Tool	Key formula	When to reach for it
Spectral theorem	$A = Q \Lambda Q^\top$	symmetric matrices: covariance, Hessian
SVD	$A = U \Sigma V^\top$	any matrix: PCA, pseudo-inverse, low-rank
QR	$$A = QR$$	least squares with bad conditioning
Cholesky	$A = LL^\top$	PD linear systems (Gaussian MLE, GP)
Quadratic gradient	$\nabla (x^\top A x) = 2 A x$	every quadratic objective
Chain rule	$\nabla_x L = J_g^\top \nabla_g f$	backpropagation in one line

What’s next#

Linear algebra makes “parameter” and “gradient” concrete as vectors and matrices, but it is purely deterministic. Real data is noisy, models make mistakes, and estimates need confidence intervals — all the language of probability. The next chapter swaps vocabulary: random variable, expectation, variance, likelihood, posterior.

I deliberately walk the main line — Bayes’ rule, law of large numbers, central limit theorem, MLE/MAP — end to end, because every later chapter assumes you can switch fluently between these ideas. Linear regression will use MLE to explain least squares; logistic regression will use MLE to explain cross-entropy; EM will use MLE to explain latent variables; regularization will use MAP to explain penalties.
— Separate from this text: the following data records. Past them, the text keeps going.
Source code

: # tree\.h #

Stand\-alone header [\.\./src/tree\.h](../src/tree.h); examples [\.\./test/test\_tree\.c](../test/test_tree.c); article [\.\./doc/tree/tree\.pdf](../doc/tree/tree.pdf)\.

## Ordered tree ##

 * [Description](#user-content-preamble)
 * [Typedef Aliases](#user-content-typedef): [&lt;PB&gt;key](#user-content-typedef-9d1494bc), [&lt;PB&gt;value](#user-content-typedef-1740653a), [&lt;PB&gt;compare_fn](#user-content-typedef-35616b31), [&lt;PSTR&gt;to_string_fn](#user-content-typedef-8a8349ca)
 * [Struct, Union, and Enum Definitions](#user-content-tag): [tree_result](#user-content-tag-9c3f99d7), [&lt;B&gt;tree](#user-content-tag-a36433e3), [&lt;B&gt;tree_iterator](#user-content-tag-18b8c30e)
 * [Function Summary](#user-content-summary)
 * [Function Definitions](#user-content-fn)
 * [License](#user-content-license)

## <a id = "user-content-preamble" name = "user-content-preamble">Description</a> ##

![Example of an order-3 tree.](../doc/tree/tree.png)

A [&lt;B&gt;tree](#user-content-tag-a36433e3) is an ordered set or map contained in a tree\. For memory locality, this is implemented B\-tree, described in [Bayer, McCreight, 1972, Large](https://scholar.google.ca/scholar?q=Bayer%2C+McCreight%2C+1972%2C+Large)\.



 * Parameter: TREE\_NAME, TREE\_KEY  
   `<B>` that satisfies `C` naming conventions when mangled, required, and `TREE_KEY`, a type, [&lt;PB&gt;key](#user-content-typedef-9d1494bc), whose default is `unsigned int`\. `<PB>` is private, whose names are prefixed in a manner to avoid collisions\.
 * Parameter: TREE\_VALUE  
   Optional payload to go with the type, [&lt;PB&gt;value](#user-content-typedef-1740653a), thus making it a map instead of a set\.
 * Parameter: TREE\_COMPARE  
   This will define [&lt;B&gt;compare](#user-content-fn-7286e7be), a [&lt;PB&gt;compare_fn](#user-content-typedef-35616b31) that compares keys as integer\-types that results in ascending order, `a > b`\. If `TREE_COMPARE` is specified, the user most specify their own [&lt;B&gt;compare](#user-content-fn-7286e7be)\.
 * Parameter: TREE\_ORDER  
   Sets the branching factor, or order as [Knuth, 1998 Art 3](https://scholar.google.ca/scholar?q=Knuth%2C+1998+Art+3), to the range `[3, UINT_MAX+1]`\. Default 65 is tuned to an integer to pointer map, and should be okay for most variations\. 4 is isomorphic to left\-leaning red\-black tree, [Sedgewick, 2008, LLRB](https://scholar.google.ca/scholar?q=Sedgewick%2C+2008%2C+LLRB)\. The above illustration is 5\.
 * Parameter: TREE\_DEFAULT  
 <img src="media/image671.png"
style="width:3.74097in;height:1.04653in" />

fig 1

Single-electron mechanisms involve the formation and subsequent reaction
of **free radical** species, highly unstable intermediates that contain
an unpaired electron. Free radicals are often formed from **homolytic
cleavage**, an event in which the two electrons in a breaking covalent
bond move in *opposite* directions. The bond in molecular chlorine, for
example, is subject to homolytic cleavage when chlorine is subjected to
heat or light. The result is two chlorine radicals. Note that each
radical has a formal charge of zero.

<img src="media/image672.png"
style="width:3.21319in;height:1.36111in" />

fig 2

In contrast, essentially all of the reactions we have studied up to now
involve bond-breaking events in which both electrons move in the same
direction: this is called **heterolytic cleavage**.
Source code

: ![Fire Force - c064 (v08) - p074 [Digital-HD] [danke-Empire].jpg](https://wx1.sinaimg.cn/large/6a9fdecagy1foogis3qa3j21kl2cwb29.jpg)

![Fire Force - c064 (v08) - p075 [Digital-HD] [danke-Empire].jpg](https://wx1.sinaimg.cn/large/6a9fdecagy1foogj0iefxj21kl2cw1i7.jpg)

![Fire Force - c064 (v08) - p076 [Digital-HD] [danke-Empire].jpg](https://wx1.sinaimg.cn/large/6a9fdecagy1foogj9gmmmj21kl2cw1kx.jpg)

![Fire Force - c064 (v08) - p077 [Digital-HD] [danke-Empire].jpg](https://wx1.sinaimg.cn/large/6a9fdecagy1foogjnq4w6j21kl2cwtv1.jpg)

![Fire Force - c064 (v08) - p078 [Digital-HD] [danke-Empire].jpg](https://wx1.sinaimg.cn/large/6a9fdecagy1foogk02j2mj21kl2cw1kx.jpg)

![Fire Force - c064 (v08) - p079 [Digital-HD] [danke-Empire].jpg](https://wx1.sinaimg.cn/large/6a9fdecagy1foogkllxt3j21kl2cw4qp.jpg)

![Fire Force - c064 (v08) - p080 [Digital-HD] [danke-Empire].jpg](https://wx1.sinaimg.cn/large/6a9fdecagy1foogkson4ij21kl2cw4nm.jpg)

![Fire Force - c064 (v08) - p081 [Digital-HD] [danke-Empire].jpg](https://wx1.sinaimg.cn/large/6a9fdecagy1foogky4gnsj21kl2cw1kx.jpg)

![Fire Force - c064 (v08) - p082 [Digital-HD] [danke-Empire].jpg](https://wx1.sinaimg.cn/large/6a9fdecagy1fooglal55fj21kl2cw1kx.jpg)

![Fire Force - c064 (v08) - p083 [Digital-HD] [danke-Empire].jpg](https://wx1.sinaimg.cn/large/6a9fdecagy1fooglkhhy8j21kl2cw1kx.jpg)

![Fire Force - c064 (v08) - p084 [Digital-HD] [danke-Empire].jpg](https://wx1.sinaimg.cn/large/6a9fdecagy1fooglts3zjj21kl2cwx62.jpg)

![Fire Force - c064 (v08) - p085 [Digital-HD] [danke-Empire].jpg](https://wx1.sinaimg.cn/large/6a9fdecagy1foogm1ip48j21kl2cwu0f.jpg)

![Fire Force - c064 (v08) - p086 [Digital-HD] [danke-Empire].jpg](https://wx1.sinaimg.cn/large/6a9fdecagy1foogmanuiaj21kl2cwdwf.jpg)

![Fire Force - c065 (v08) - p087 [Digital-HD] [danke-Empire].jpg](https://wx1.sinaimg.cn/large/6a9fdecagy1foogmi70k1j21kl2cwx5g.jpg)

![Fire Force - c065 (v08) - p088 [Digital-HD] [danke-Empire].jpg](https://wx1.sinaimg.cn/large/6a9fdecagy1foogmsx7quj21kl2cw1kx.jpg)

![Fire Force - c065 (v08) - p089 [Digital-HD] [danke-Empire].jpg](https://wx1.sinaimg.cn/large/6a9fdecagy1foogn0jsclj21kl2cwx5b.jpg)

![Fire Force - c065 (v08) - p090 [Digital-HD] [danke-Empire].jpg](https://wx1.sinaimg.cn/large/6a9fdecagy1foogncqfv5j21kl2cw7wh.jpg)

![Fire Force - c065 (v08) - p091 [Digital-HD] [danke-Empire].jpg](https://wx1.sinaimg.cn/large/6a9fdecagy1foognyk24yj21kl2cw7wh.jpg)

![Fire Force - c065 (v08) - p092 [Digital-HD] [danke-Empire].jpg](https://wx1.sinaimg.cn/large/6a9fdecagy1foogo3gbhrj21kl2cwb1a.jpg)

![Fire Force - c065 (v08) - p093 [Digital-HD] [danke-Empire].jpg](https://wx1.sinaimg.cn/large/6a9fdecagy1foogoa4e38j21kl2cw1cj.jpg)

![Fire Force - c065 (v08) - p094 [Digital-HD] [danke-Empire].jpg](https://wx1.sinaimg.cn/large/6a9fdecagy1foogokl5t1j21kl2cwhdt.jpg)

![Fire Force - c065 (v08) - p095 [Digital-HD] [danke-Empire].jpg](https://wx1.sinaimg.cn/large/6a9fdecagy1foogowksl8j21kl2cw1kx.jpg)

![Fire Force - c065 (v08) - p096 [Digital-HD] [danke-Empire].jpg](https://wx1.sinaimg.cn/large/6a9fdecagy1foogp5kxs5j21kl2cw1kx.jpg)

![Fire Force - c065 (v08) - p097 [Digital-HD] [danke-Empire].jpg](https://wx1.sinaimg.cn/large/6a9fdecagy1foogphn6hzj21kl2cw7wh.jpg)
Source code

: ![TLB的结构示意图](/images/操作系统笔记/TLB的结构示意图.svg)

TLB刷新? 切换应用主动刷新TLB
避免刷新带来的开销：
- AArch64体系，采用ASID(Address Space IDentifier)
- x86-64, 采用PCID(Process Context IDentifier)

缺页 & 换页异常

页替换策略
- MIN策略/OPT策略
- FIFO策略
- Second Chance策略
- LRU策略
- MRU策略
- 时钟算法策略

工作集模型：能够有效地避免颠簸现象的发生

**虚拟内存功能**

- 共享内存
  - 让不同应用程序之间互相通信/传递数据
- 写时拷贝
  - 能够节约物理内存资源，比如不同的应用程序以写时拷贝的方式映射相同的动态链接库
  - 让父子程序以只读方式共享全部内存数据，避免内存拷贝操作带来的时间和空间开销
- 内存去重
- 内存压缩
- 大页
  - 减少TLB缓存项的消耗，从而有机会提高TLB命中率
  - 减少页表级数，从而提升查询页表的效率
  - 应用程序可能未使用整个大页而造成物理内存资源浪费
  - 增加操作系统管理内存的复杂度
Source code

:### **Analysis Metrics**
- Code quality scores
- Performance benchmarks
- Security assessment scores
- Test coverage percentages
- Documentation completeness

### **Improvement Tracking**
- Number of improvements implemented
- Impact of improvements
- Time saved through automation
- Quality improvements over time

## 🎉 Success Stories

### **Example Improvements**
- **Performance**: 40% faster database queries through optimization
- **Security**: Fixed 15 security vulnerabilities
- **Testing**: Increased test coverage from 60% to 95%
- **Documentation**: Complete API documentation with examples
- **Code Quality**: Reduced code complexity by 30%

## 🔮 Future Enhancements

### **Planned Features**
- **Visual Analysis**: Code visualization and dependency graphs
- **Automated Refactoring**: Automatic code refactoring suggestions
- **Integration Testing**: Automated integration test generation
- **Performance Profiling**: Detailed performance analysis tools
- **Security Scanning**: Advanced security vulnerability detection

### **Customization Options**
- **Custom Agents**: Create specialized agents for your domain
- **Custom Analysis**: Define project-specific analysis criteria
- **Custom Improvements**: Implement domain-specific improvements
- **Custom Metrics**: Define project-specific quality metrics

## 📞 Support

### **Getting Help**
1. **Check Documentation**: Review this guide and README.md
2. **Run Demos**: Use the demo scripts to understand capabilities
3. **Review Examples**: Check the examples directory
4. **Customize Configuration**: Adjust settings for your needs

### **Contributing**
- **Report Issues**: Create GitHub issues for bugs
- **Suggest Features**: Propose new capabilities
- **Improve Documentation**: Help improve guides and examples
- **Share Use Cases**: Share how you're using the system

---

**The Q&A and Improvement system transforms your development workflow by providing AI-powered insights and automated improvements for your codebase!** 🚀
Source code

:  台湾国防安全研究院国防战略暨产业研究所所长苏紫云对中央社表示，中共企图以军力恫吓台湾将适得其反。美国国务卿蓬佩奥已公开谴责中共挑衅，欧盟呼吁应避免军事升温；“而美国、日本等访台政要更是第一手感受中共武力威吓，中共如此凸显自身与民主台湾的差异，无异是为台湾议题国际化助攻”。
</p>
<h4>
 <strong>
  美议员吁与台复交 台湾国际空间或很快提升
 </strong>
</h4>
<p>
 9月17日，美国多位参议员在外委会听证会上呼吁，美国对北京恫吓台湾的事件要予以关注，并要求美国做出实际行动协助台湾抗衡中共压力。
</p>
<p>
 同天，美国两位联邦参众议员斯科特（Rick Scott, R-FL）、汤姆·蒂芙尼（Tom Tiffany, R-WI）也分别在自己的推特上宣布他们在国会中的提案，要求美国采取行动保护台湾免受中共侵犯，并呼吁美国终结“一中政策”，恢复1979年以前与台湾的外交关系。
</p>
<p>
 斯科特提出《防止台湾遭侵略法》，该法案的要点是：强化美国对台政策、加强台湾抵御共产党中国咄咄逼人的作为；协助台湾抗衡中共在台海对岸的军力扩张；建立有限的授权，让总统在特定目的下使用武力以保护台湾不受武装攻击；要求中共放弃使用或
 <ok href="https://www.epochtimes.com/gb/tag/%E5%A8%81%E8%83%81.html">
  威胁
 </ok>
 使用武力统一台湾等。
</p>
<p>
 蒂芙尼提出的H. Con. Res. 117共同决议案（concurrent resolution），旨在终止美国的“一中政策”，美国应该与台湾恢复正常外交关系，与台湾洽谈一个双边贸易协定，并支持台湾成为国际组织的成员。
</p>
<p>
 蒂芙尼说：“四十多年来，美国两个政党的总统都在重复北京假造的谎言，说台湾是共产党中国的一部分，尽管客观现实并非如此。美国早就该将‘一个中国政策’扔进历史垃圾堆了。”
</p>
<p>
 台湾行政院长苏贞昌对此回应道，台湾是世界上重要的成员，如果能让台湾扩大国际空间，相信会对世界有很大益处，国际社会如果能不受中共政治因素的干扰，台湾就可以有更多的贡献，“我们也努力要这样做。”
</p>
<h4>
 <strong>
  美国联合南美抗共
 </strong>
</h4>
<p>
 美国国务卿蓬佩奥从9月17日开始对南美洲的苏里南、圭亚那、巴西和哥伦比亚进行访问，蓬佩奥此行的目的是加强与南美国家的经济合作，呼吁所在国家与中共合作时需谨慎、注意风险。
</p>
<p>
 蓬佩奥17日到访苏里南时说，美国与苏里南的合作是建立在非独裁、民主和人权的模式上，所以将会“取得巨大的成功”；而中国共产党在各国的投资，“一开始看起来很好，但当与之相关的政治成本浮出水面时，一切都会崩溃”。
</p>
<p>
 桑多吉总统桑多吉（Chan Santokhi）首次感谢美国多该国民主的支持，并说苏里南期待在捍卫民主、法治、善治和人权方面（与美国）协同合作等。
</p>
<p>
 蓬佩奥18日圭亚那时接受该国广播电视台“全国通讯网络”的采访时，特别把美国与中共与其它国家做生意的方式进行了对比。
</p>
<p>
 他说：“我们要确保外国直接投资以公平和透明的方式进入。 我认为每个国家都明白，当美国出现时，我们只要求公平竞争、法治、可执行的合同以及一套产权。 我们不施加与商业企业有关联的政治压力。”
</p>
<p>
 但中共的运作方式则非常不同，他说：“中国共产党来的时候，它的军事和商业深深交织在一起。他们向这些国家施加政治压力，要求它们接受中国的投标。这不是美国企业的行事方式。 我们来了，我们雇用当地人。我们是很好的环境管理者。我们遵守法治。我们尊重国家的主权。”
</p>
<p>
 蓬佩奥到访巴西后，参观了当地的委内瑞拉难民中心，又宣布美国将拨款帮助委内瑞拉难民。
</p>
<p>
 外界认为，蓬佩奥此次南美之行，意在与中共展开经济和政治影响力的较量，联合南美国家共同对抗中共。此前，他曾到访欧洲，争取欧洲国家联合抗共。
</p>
So this chapter is “statistical inference through a probabilistic lens” — not a probability course in disguise, but a way to reduce every ML algorithm to “estimating parameters of some likelihood”.

References#

Strang, G. (2023). Introduction to Linear Algebra (6th ed.). Wellesley-Cambridge Press.
Trefethen, L. N. & Bau III, D. (1997). Numerical Linear Algebra. SIAM. — the cleanest treatment of stability.
Golub, G. H. & Van Loan, C. F. (2013). Matrix Computations (4th ed.). Johns Hopkins University Press. — the algorithmic bible.
Petersen, K. B. & Pedersen, M. S. (2012). The Matrix Cookbook. Technical University of Denmark. — the gradient lookup table everyone uses.
Eckart, C. & Young, G. (1936). The approximation of one matrix by another of lower rank. Psychometrika, 1(3), 211-218.
Boyd, S. & Vandenberghe, L. (2018). Introduction to Applied Linear Algebra. Cambridge University Press. — great companion focused on data.